The tangible benefits are clear. It’s simply much easier to reach your $5,000 emergency fund goal when the $500 you save monthly comes out of your paycheck just as soon as you receive it. If instead of paying yourself first you decide to wait until you have a chance to go over your finances just before the rent is due then it’s likely that the money you could have, should have moved into savings will have already been spent. If this happens month after month, then that fund or savings account just won’t grow as intended.

Money experts often recommend paying yourself first because they know how powerful this shift can be. When you pay yourself first — and meet your monthly or bi-weekly savings goal immediately — you get the feel good jolt of a job well done. This psychological pat on the back can help us change our behavior, motivating us to save rather than spend. As we get into the practice of paying ourselves first, we also become accustomed to meeting goals. This can boost confidence levels and reverse feeling led by money, or rather, a lack of money to taking more of a productive mindset. In essence, when we pay ourselves first, we treat ourselves like we matter and are worth investing in and saving for; that’s a powerful message indeed.

It doesn’t matter whether you’re saving $500 or $50 a month; what matters is prioritizing the goals of tomorrow over the transitory stuff of today. When you do this month after month, you build up resiliency and self-reliance.

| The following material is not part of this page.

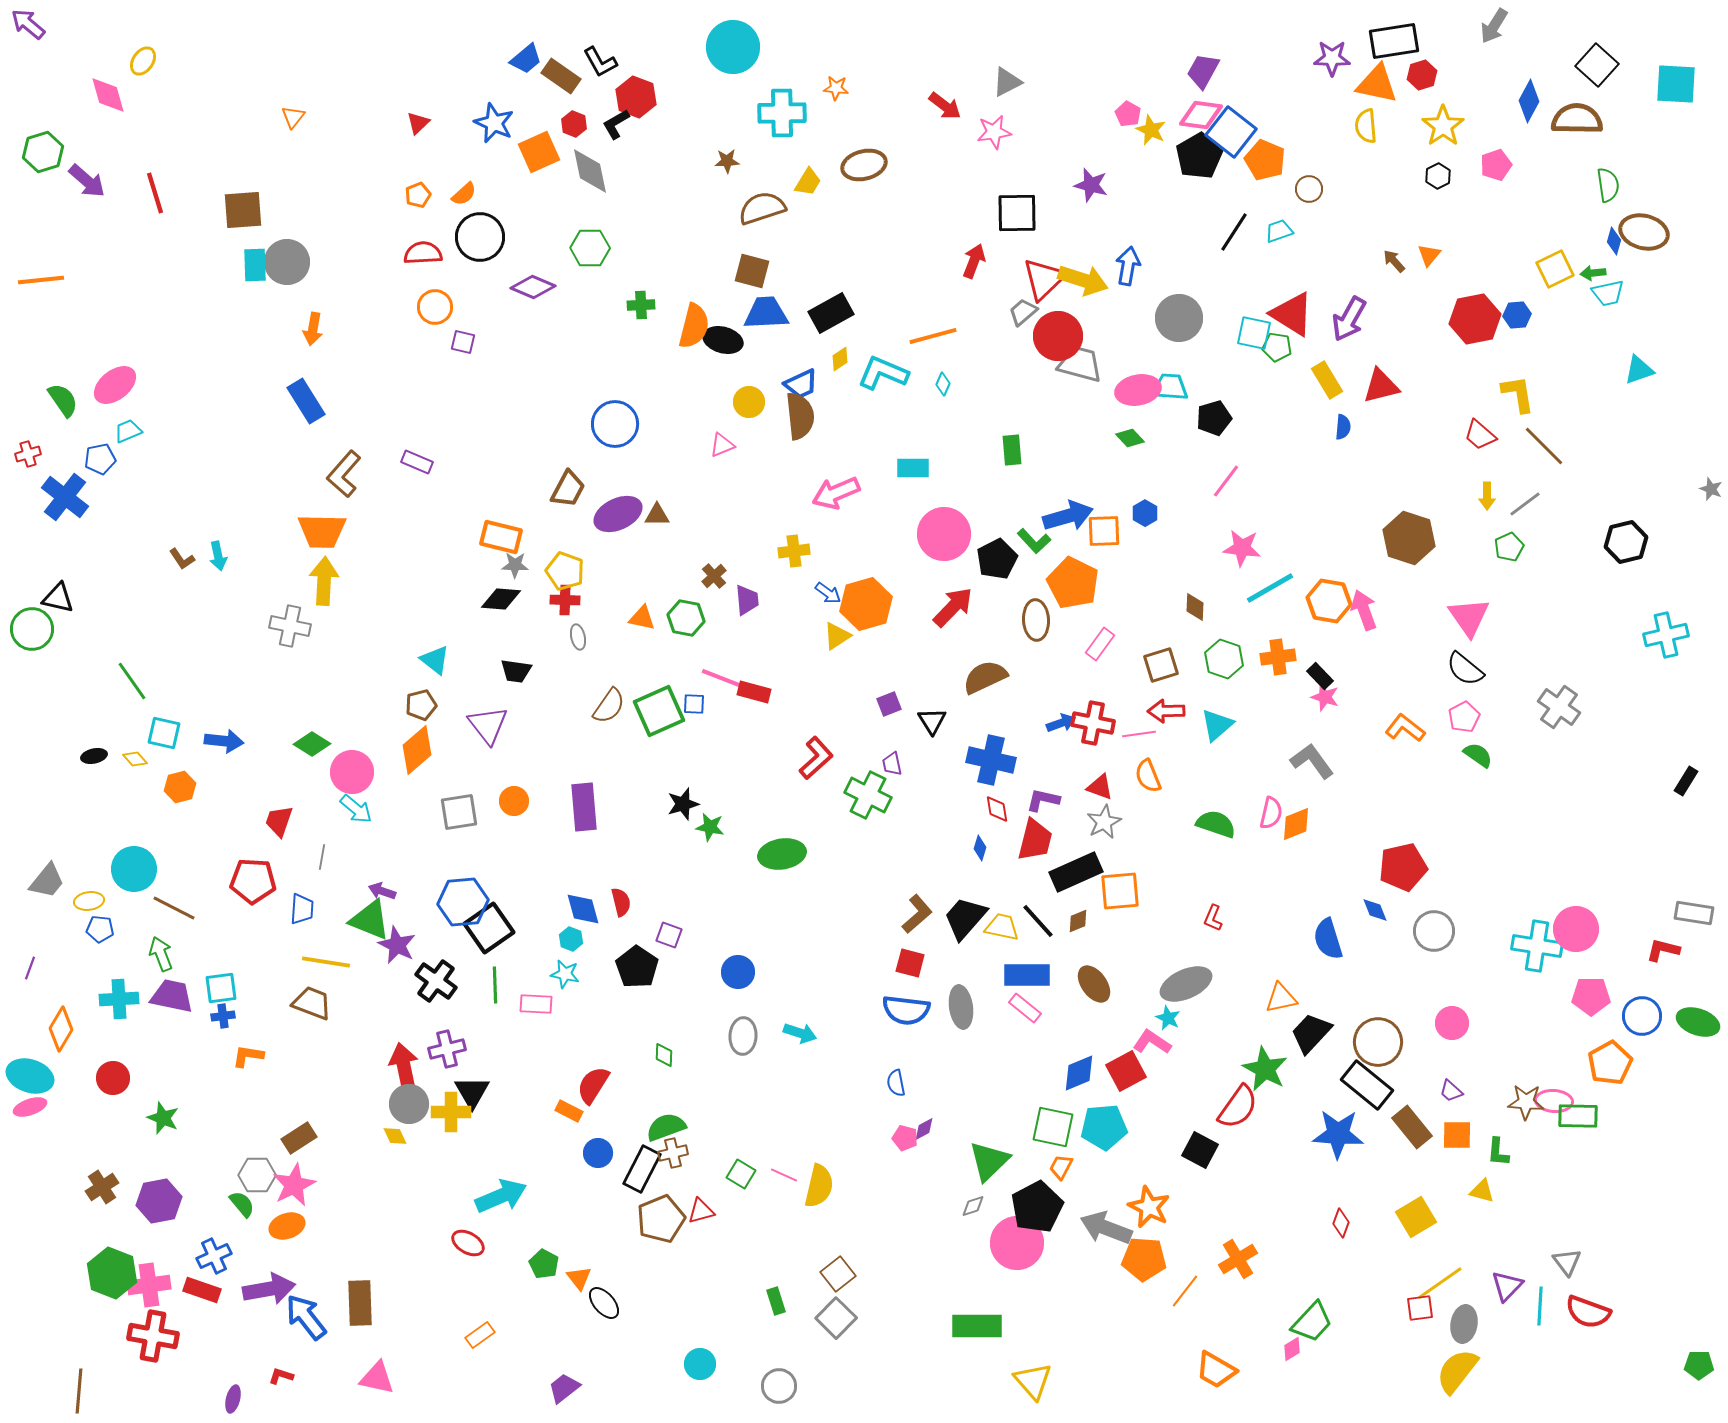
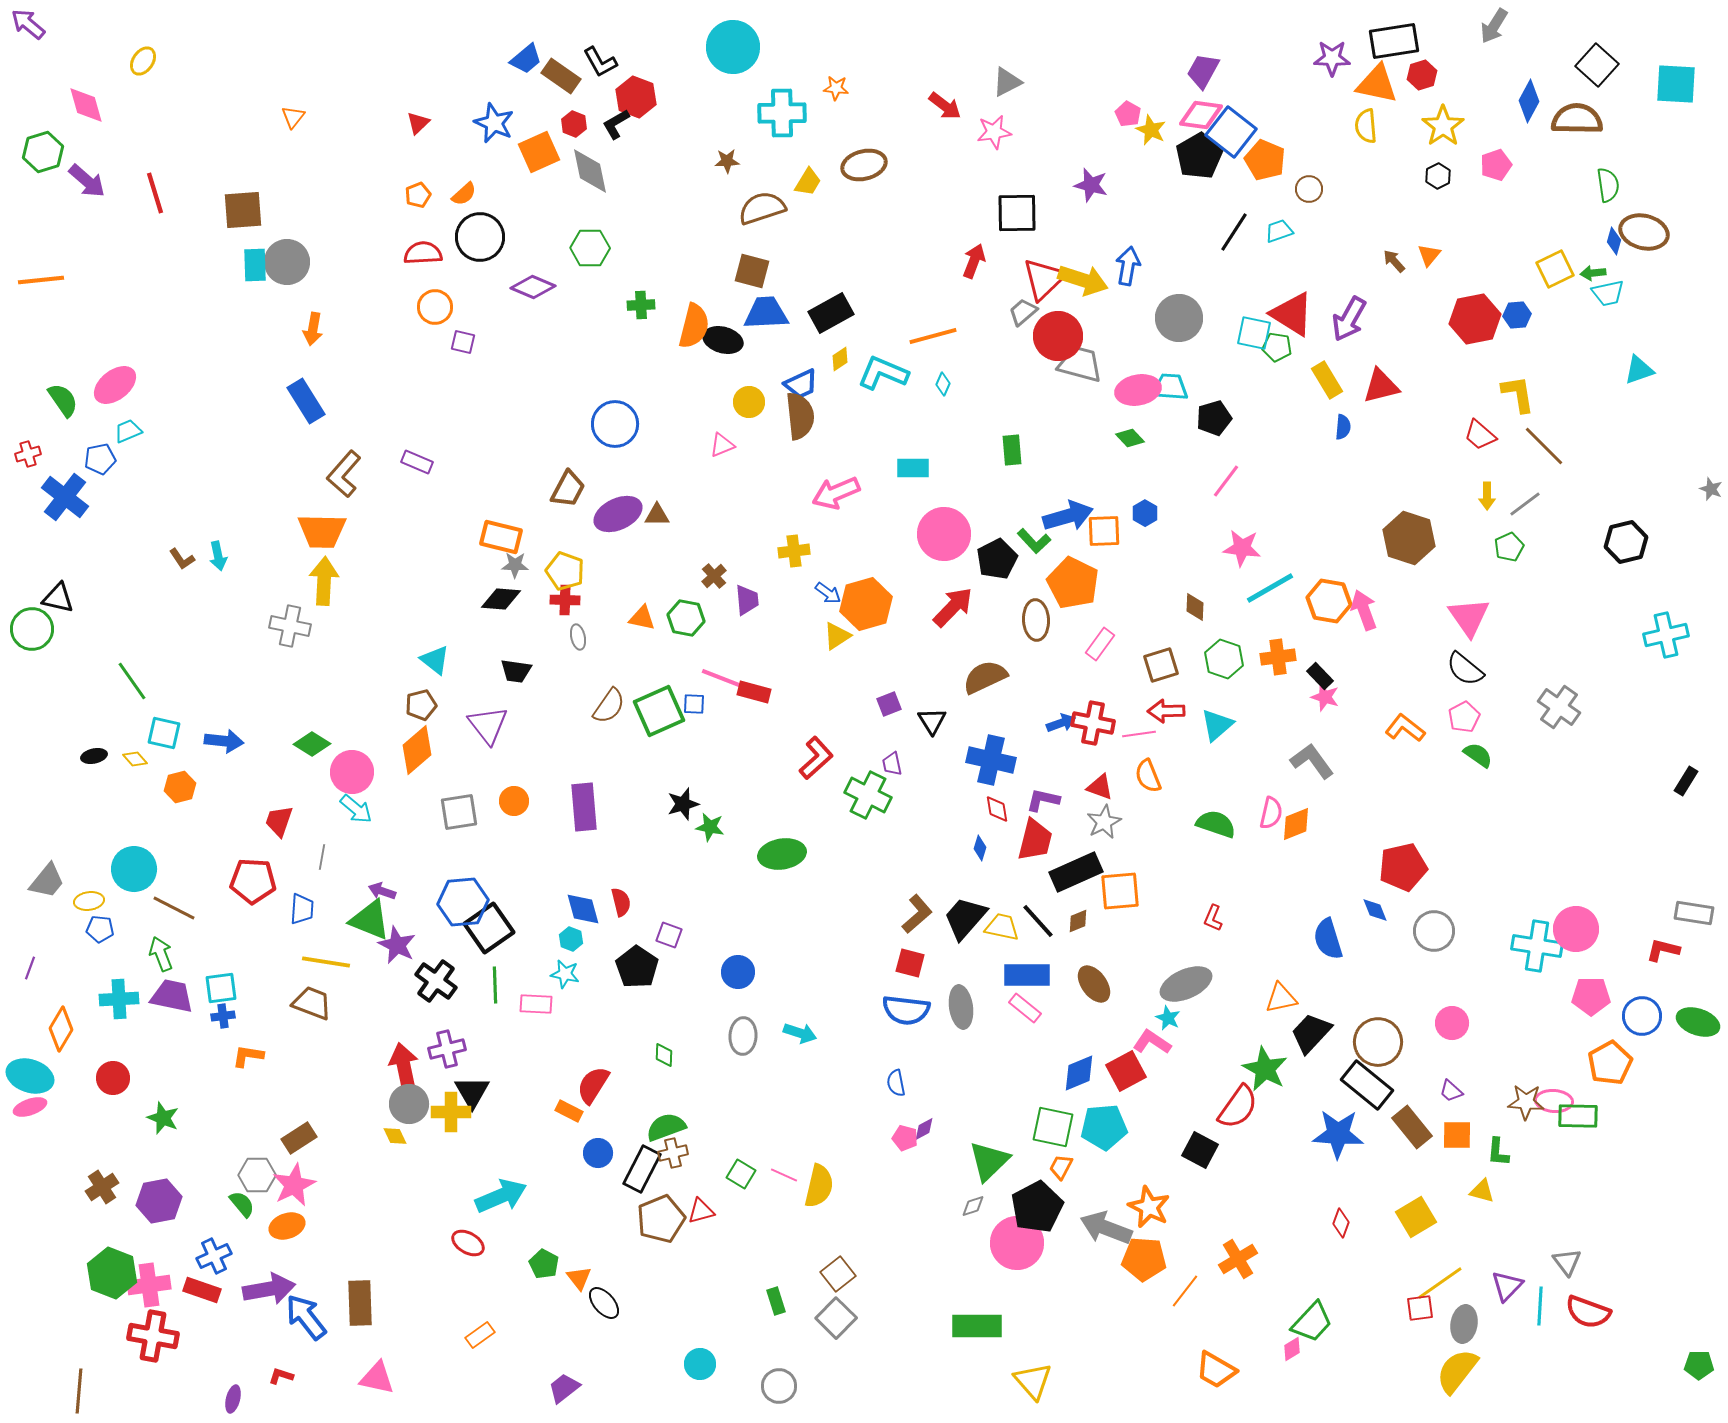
pink diamond at (108, 95): moved 22 px left, 10 px down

And there’s the added bonus that now, when a minor emergency pops up, you’ll have the funds to pay for it and you won’t have to stress about borrowing or finding the money.

How to Pay Yourself First

Since you can set up automatic deposits to a savings or retirement account, the pay yourself first approach allows you to spend a portion your money on your future before you spend it all on the present. To get started, simply set up a recurring transfer that goes from your primary checking account to your preferred savings account on the day you get paid. Once you set it up, your money will be transferred automatically and your savings will grow. If you prefer not to automate banking, manually transfer money to your savings vehicle once you’re paid.

Some people use this approach to fund their retirement accounts, while others set aside funds to improve their home, purchase a timeshare, or sock money away for their children’s college funds–or all of the above. No matter what your savings goals are, put the pay yourself first practice to work for you and you’ll see just how transformative it can be.